Decatur’s Trevor Brazile — a 21-time world champion seen after a successful run at The American rodeo qualifiers in March at AT&T Stadium — says the Boerne-based Elite Rodeo Association could make rodeo sports more mainstream. Photo by Tom Fox, Dallas Morning News
By JEFF MOSIER email@example.com
Published: 25 August 2015 12:04 AM
Updated: 25 August 2015 12:08 AM
Dallas doesn’t have much traditional Western heritage these days unless visitors count the downtown cattle drive sculpture or TV reruns set on J.R. Ewing’s fictional ranch.
But soon the city will boast a major rodeo championship for the first time in 55 years. The newly created Elite Rodeo Association will announce Wednesday that it will hold its first championship at American Airlines Center from Nov. 9 to 13, 2016.
Dallas has booked the championship for the next five years. With a $3 million annual payout, organizers expect this to be the nation’s second-richest rodeo.
“Texas is right for rodeo; it’s right in the middle of rodeo country,” said Tony Garritano, president and CEO of the new association. ERA is based in the Hill Country town of Boerne.
Texas is already home to large rodeos in Fort Worth, Houston and San Antonio as well as the Mesquite Rodeo.
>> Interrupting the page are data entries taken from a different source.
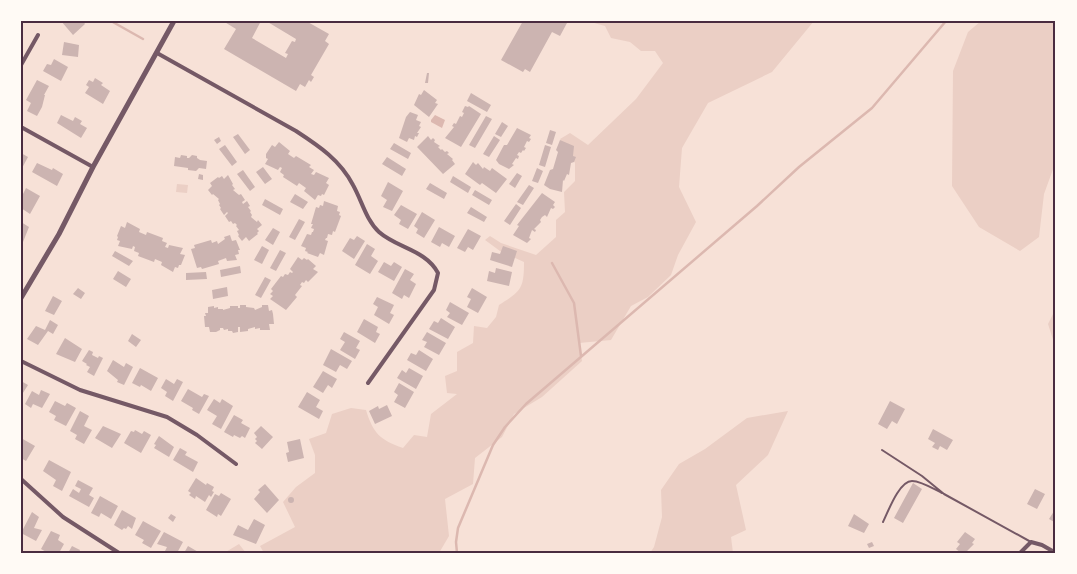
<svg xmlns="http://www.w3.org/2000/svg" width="1077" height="574" font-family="Overpass,sans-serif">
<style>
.green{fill:#ebcfc5}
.water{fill:#dcb8b0}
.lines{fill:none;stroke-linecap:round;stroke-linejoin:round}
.stream{stroke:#dcb8b0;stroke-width:2.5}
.building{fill:#ccb4b1}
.service{stroke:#755966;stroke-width:2}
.minor{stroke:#755966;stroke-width:4}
.tertiary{stroke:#755966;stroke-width:5}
.neatline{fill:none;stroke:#4a2c40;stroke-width:2}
</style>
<rect width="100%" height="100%" fill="#f7e1d7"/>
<path class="green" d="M 587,21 L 814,21 L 772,72 L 708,103 L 682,148 L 679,187 L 696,222 L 678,255 L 671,275 L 648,297 L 631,306 L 611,340 L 579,343 L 582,361 L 542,397 L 514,414 L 502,437 L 475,458 L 473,484 L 445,499 L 449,536 L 439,553 L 264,553 L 260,546 L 295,527 L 283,502 L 296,487 L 315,473 L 315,455 L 309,439 L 326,433 L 332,414 L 351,408 L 366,410 C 373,433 380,440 403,448 L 414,435 L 427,437 L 431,414 L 457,394 L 447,393 L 445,376 L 457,371 L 457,352 L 473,343 L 474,326 L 487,328 L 496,317 L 499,305 C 521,291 524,289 524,262 L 500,251 L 485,240 L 490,236 L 501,243 L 536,255 L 556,237 L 556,220 L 565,212 L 564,192 L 575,181 L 575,163 L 560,139 L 570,133 L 588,145 L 636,99 L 663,63 L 655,51 L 641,51 L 630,42 L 611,38 L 605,26 Z
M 981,21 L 1056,21 L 1056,161 L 1044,194 L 1039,237 L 1020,251 L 979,227 L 952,186 L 953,71 L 968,32 Z
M 177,184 L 188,185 L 187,193 L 176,192 Z
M 1056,308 L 1056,349 L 1048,324 Z
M 788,411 L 768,455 L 736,485 L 746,530 L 731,537 L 733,553 L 650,553 L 654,547 L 662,517 L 661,490 L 679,464 L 705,449 L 747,418 Z
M 239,544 L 246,553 L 224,553 Z"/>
<path class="water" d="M 435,115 L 445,120 L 442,128 L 431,122 L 431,120 Z"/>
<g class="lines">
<path class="stream" d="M 111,21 L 143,39
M 552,263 L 574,303 L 581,356
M 457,553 L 456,542 L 458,528 L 493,445 L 505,427 L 526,404 L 757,206 L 799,167 L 872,108 L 946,21"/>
</g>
<path class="building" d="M 61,21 L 83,21 L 85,24 L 73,35 Z
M 223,21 L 261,21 L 252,38 L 286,58 L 288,54 L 285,53 L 292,41 L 295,42 L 296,39 L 266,21 L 306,21 L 329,34 L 325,41 L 329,44 L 311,75 L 314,77 L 311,82 L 309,80 L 305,87 L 300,84 L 296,91 L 224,49 L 236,29 Z
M 523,21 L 564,21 L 567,23 L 560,36 L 552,32 L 530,72 L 525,69 L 523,72 L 501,60 Z
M 64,42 L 79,45 L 78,57 L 62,55 Z
M 54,59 L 68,67 L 61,81 L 43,71 L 47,64 L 51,65 Z
M 427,73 L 429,73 L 428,83 L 425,83 Z
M 95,78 L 103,83 L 101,85 L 110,91 L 103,104 L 85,93 L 89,87 L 86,85 L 89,80 L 93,82 Z
M 37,80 L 49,86 L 44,95 L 45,95 L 42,107 L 37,116 L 27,111 L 31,103 L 26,100 Z
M 424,90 L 437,100 L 435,103 L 438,104 L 429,117 L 414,105 L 419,94 L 421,95 Z
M 471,93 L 491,105 L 487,112 L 467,101 Z
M 465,106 L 468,107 L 469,106 L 481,114 L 461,147 L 445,138 L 454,127 L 452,126 L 454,123 L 456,124 L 460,116 L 462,117 L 464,113 L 462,112 Z
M 410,112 L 418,115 L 416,120 L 421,122 L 419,126 L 421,127 L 417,133 L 419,133 L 417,137 L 415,136 L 414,140 L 409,138 L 407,142 L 399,138 L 406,117 Z
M 61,115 L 73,121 L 75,117 L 82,121 L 80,124 L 87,128 L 81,138 L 57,123 Z
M 486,116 L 492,119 L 475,148 L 469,145 Z
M 502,122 L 508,126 L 501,137 L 495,134 Z
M 517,128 L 531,135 L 529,138 L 531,139 L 529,142 L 527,141 L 524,147 L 526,148 L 524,151 L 523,150 L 521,153 L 519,152 L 517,155 L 519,156 L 518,159 L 516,158 L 512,164 L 514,165 L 509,169 L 499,164 L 496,160 L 504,145 L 507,145 Z
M 550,130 L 556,132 L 552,145 L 546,143 Z
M 238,134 L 250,150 L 245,154 L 233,137 Z
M 428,136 L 431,140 L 433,138 L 435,140 L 434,142 L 440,146 L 438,147 L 441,150 L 442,149 L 445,152 L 447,151 L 449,153 L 447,154 L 453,159 L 452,160 L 455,164 L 443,174 L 417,147 Z
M 494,136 L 500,140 L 489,157 L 483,154 Z
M 219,137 L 221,141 L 217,144 L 214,140 Z
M 560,140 L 574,146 L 573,156 L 576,157 L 574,162 L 571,163 L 569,175 L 567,174 L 564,181 L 563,180 L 562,192 L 550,189 L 544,185 L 550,170 L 553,169 L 558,152 L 556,150 Z
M 279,142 L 290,151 L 288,154 L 294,158 L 296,156 L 311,165 L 309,167 L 314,170 L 311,174 L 314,175 L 316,172 L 329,178 L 326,183 L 329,185 L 324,195 L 322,194 L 321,196 L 318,195 L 315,200 L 304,191 L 306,188 L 299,183 L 297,186 L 283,177 L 284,175 L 280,172 L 282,168 L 280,167 L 278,170 L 265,164 L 268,159 L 266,158 L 266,154 L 272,145 L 275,147 Z
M 394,143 L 411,153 L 408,159 L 390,149 Z
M 225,145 L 237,162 L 232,166 L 219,149 Z
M 545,145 L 551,147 L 545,167 L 539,165 Z
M 21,153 L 28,157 L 21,170 Z
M 181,155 L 187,156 L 187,158 L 189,158 L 192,155 L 197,156 L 197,158 L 200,160 L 207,161 L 206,169 L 199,168 L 196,171 L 188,170 L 188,168 L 174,166 L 175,157 L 180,158 Z
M 387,157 L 406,169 L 402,176 L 382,164 Z
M 473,162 L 476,165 L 478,163 L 483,169 L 484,167 L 490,171 L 492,168 L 507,179 L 496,193 L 482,183 L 480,185 L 465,174 Z
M 37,163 L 52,170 L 53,168 L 63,174 L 57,186 L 32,172 Z
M 263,167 L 272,179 L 265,184 L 256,172 Z
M 537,168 L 543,171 L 538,183 L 532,181 Z
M 243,170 L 255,187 L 250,191 L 237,174 Z
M 517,173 L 522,176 L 515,188 L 509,184 Z
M 199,174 L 203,175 L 203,180 L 198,179 Z
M 228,175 L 233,184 L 232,185 L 235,189 L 233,190 L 239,195 L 241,194 L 245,200 L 242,202 L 243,204 L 247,201 L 250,206 L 248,207 L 251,211 L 250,212 L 252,215 L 251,217 L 257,222 L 258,220 L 262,225 L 257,229 L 259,231 L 257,233 L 258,234 L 249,241 L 246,237 L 242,241 L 238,236 L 239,235 L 237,231 L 239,230 L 236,226 L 237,225 L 235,223 L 233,224 L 231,221 L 229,222 L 225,216 L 228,213 L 227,212 L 224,215 L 220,209 L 221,208 L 219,205 L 220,204 L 218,200 L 219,199 L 213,194 L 212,195 L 208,190 L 212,186 L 210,183 L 218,177 L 219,178 L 222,176 L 224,179 Z
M 453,176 L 471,187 L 468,193 L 450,182 Z
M 388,182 L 403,191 L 392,211 L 383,207 L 387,200 L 381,196 Z
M 430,183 L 447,193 L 444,199 L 426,189 Z
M 529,185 L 534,188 L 523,205 L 517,202 Z
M 26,188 L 40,196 L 30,214 L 21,208 L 21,198 Z
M 475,190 L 492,200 L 489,205 L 472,195 Z
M 542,193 L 555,202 L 553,205 L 555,207 L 553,209 L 551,208 L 547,217 L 545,215 L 542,217 L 540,220 L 541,222 L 534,229 L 536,230 L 535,232 L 532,230 L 529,238 L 531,239 L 527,243 L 513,235 L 519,226 L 517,225 Z
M 295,194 L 308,202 L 303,209 L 290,202 Z
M 265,199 L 283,209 L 280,215 L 262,205 Z
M 324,201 L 338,206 L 337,211 L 340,212 L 339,215 L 341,216 L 335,232 L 333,231 L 332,235 L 328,234 L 327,238 L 326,238 L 325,240 L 328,241 L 324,255 L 320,253 L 318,257 L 307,253 L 308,252 L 305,251 L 306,248 L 301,246 L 307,234 L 311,235 L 312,232 L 313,232 L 314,229 L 311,228 L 313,224 L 311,224 L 316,207 L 319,208 L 320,205 L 323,206 Z
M 516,204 L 521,208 L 510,225 L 504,221 Z
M 401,205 L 417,214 L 408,229 L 399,224 L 401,220 L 394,215 Z
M 471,207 L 487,217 L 484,222 L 467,213 Z
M 422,212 L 435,220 L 424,238 L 416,233 L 418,229 L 414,226 Z
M 299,219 L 305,222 L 295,240 L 289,237 Z
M 21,222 L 29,227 L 23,242 L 21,241 Z
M 127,222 L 140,229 L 139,232 L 146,235 L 147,232 L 163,238 L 162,241 L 167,243 L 165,247 L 168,248 L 169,245 L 183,248 L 180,254 L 185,255 L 181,265 L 179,265 L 178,268 L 175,267 L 173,272 L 161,265 L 162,262 L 155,259 L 154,262 L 138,256 L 139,253 L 134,251 L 135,247 L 133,246 L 132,249 L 118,246 L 120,241 L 117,240 L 118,237 L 117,236 L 121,226 L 125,228 Z
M 439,227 L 455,236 L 449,247 L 442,243 L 440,247 L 431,242 Z
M 273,228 L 280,232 L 273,245 L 265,240 Z
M 468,229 L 481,236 L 473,250 L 468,247 L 465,252 L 457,248 Z
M 230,235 L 232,241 L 236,240 L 240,250 L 238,250 L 239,254 L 235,255 L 237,260 L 227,261 L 226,258 L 218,261 L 219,264 L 202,269 L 201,267 L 197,268 L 191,249 L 195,248 L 194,245 L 211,240 L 212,243 L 217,241 L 218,244 L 225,239 L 224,237 Z
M 357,236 L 365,241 L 354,259 L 342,251 L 350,238 L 354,240 Z
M 367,244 L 375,249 L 371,256 L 378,261 L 370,274 L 355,265 Z
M 262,246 L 269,250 L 262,264 L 254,260 Z
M 503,246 L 517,251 L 512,267 L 490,260 L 492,252 L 500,254 Z
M 280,250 L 286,253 L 276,271 L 270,268 Z
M 115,251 L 133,261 L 129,266 L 112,256 Z
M 298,257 L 302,260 L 304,258 L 307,260 L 308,259 L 316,266 L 313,269 L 318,272 L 308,282 L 306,280 L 304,283 L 302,282 L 300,285 L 302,286 L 295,295 L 297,297 L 286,310 L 270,299 L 273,296 L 270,294 L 273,291 L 271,289 L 281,276 L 283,277 L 285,274 L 288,275 L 290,272 L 292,273 L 293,272 L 290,269 Z
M 384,262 L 391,266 L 394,262 L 402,267 L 394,281 L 378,272 Z
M 240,266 L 241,273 L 221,277 L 220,270 Z
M 496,268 L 512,272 L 509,286 L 487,281 L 489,271 L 495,273 Z
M 405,269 L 414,274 L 410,280 L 416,284 L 409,298 L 404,295 L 402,299 L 392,293 Z
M 118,271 L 131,279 L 126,287 L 113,279 Z
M 206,272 L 207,279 L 186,280 L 186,273 Z
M 265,277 L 271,280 L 261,298 L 255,295 Z
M 227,287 L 228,296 L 213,299 L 212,290 Z
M 78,288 L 85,293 L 81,299 L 73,294 Z
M 472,288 L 487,297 L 478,313 L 467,307 L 471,299 L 467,297 Z
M 53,296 L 62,301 L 54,315 L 45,311 Z
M 377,297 L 394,305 L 390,313 L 394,315 L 389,324 L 374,315 L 378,307 L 373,304 Z
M 450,302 L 469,313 L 462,325 L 447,317 L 450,313 L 446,310 Z
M 240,305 L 246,305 L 246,307 L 254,308 L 255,310 L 262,307 L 262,305 L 268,305 L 269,311 L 272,310 L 273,314 L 274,324 L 269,324 L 270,330 L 260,330 L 260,328 L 255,329 L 255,327 L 248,329 L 248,331 L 240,332 L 240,327 L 238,327 L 238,332 L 233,333 L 232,331 L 228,331 L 228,329 L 224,330 L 223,328 L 220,328 L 220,330 L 216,332 L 210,332 L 209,327 L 205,327 L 204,316 L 206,316 L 205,313 L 208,313 L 208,307 L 214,306 L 214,308 L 218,307 L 218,309 L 223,309 L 223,310 L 230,308 L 230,306 L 238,306 L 238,308 L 240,308 Z
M 441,318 L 455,327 L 448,339 L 429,329 L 434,321 L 438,323 Z
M 364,319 L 378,327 L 376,332 L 380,334 L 375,343 L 357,332 Z
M 50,320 L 58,325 L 53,334 L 48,331 L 38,345 L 27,339 L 36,326 L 45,330 Z
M 344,332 L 360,341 L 356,348 L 360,350 L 355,359 L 340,350 L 345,342 L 340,339 Z
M 427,332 L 446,343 L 439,355 L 424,347 L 427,342 L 422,340 Z
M 132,334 L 141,340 L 136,347 L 128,341 Z
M 65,338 L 82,349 L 75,362 L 56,354 Z
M 331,349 L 352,361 L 347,369 L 340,365 L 336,372 L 323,365 Z
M 89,350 L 93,352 L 92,355 L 98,358 L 99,356 L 103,358 L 94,376 L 87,372 L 90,367 L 86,365 L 87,364 L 82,361 Z
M 419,350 L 433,359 L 426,371 L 407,360 L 411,353 L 416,355 Z
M 113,360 L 124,367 L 126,363 L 133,367 L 124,385 L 117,382 L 118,380 L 107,371 Z
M 140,368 L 158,378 L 151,391 L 141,385 L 140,387 L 132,383 Z
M 409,368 L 423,376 L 416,389 L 397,378 L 402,370 L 406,373 Z
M 323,371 L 337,379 L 332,388 L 328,385 L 323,393 L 313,387 Z
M 166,379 L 174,384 L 177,379 L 183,382 L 173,401 L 165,396 L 167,392 L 161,388 Z
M 21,381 L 28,385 L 21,396 Z
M 399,383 L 414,392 L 405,408 L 394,402 L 398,395 L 394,392 Z
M 188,389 L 202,397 L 204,394 L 209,396 L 199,414 L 192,410 L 193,408 L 181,401 Z
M 41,390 L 50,394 L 42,408 L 33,404 L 31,408 L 25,404 L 32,391 L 39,395 Z
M 307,392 L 320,400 L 316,407 L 323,411 L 319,419 L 298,407 Z
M 214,399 L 220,403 L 222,399 L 233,406 L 221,429 L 212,424 L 217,416 L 207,410 Z
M 55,401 L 65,406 L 67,403 L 76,408 L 66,426 L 54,420 L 56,416 L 49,412 Z
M 890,401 L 905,409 L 897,424 L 892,421 L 887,429 L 878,424 Z
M 387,405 L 392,416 L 375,424 L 369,411 L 378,406 L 379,409 Z
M 80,411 L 89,416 L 84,426 L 92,430 L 84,444 L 75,439 L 77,435 L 70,431 Z
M 234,415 L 243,420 L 241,423 L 250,428 L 245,438 L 242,436 L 240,438 L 234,435 L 233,437 L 224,432 Z
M 103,426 L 121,434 L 112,448 L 95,438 Z
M 261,426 L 273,437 L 262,449 L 255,443 L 257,441 L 255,439 L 257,437 L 254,433 Z
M 933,429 L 953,440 L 947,450 L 940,446 L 938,450 L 932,447 L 935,443 L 928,439 Z
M 135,430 L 142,434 L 144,431 L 151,435 L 141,453 L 124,443 L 131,431 L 134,432 Z
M 159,436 L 174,447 L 169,457 L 154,448 L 156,445 L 154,444 Z
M 21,438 L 35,446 L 26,461 L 21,458 Z
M 300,439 L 304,458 L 288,462 L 286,453 L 289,452 L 287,442 Z
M 180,448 L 187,452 L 185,455 L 198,462 L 193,472 L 173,460 Z
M 49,460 L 71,472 L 62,491 L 53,486 L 56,480 L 43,471 Z
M 196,478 L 206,485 L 207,483 L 214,487 L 212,491 L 214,492 L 211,497 L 209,495 L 205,502 L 196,496 L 195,499 L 189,495 L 191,493 L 188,491 Z
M 78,480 L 93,488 L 89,495 L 94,498 L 89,507 L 69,496 L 73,489 L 79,493 L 81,489 L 75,486 Z
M 913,483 L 922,489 L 903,523 L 894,518 Z
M 265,484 L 279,500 L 267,513 L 254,499 L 260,492 L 258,490 Z
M 1035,489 L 1045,494 L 1037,509 L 1027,504 Z
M 221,493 L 231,499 L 221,516 L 218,514 L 217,517 L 206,510 L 215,494 L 219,496 Z
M 100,496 L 118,506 L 111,519 L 101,513 L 99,517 L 91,513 Z
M288 500a3 3 0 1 1 6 0a3 3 0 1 1-6 0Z
M 1056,508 L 1056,523 L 1049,519 Z
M 122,510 L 136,518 L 132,529 L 128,526 L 126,529 L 124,528 L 122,530 L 114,525 Z
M 32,512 L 39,517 L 34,528 L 42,530 L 36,541 L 21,533 Z
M 171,514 L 176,517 L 173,522 L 168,518 Z
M 854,514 L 869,524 L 864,533 L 848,526 Z
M 254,519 L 265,525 L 256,544 L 233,535 L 238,525 L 248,530 Z
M 143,521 L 161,531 L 151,548 L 142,543 L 144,540 L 135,535 Z
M 51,531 L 60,535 L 58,540 L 64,544 L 59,553 L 48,553 L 41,549 Z
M 164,532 L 183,542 L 177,553 L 164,553 L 167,547 L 157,544 Z
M 965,532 L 975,539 L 972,543 L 974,544 L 965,553 L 961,553 L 956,549 L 960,544 L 957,542 Z
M 872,542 L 874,546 L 869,548 L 867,544 Z
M 72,546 L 80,550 L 79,553 L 68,553 Z
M 188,546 L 200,553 L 184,553 Z"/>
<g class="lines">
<path class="service" d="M 882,450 L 922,476 L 944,494 L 1031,542
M 883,522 C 888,512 899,481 912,481 C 921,481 934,489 942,493"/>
<path class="minor" d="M 157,53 L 296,131 C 319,146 340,160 353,185 C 362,201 366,220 379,232 C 397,248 426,250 438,273 L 434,290 L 368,383
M 21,65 L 38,35
M 21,127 L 93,167
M 21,361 L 80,390 L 167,417 L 197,435 L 236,464
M 21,479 L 63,517 L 119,553
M 1020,553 L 1031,542 L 1042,545 L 1056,553"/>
<path class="tertiary" d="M 21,298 L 59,234 L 93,167 L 174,21"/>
</g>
<rect width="1077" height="574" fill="none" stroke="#fffaf5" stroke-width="45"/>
<rect x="22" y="22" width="1032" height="530" class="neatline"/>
</svg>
ERA has signed a multiyear contract to show the 15-event regular season on Fox Sports 2 and the championship on Fox Sports 1. The association has announced its intention to eventually expand to as many as 26 events.
The inaugural championship is expected to include concerts, a fan festival and possibly other events. No details have been released.
If successful, this creates the nation’s second major rodeo championship. The Professional Rodeo Cowboys Association’s National Finals Rodeo is held over 10 days in Las Vegas.
Garritano said there’s room for both to thrive.
“It’s all about creating additional opportunities rather than competition,” he said.
Jim Bainbridge, a PRCA spokesman, said he didn’t know specifics about the new association’s plans and had no comment.
Roping ’em in
Rodeo star Trevor Brazile, a 21-time world champion who grew up in Denton County, said this is a groundbreaking league that has a chance to make the sports more mainstream.
“The rodeo was a lot like the [Kentucky] Derby,” he said. “Everybody loved to watch it, but no one knew those horses’ stories until 30 minutes before the race.”
ERA’s season will get more than 43 hours of national coverage on Fox Sports networks and allow an audience to “see the ups and downs of cowboys,” Brazile said.
Dallas landed the championship after it lobbied for legislation allowing the event to qualify for the Major Events Trust Fund. The fund diverts local and state tax dollars to attract events that bring large numbers of visitors.
The just-completed MegaFest — projected to generate more than $34 million in spending in the Dallas area — is eligible to receive as much as $1.7 million from the fund.
When this new championship was presented to state legislators, boosters said it could have an economic impact of $102 million. Phillip Jones, president and CEO of the Dallas Convention & Visitors Bureau, estimated the figure at a more conservative $50 million but said it could be higher.
Jones said staff members stepped into the rodeo industry when they attempted to lure the National Finals Rodeo away from Las Vegas. He said that was a narrow miss.
But Jones and his staff continued talking to their new rodeo contacts about this startup league and became one of three cities competing for the championship. Garritano would only say that the runners-up were two West Coast cities.
Until now, this new association has generally kept a low profile. But it did receive initial attention thanks to its backing by many famed cowboys and cowgirls.
Garritano said ERA was created as a way to match up top performers in rodeo competition. He expects 12 of the world’s best to compete at each event, leading up to a championship.
At the PRCA, competitions are wide open among its members. Garritano previously described that as the equivalent of the NFL expanding to 100 teams.
“More rodeos, more people, which will — in the end — sacrifice talent,” he said about the current rodeo system.
ERA is owned by 53 top rodeo competitors and focuses on the top performers. Garritano said there will be an opportunity for newcomers to earn shares in the company when they reach the highest levels.
There also is a Professional Bull Riders league and the stand-alone The American rodeo, which is billed as the richest single-day event in the sport with its $2 million prize money. Fans can see both at AT&T Stadium in Arlington.
Although ERA and PRCA have different business models, both are rodeo leagues with the same collection of events. And each ends its season with a championship, which could be the most direct competition.
“There’s never two world championships,” Garritano said. “The fans ultimately dictate who the best is.”